Return only those lines of the listing that hold the word "conjuntos".

Start of DATA

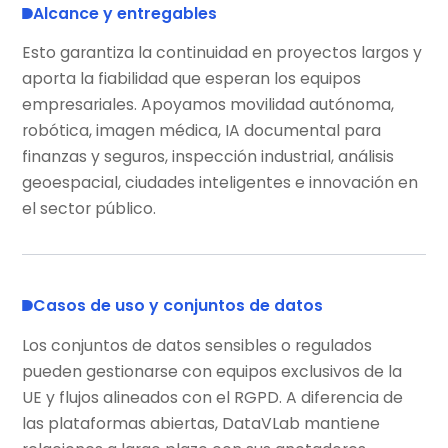
Alcance y entregables
Esto garantiza la continuidad en proyectos largos y
aporta la fiabilidad que esperan los equipos
empresariales. Apoyamos movilidad autónoma,
robótica, imagen médica, IA documental para
finanzas y seguros, inspección industrial, análisis
geoespacial, ciudades inteligentes e innovación en
el sector público.
Casos de uso y conjuntos de datos
Los conjuntos de datos sensibles o regulados
pueden gestionarse con equipos exclusivos de la
UE y flujos alineados con el RGPD. A diferencia de
las plataformas abiertas, DataVLab mantiene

End of DATA

* SOLUTION TO THE EXERCISE *
Casos de uso y conjuntos de datos
Los conjuntos de datos sensibles o regulados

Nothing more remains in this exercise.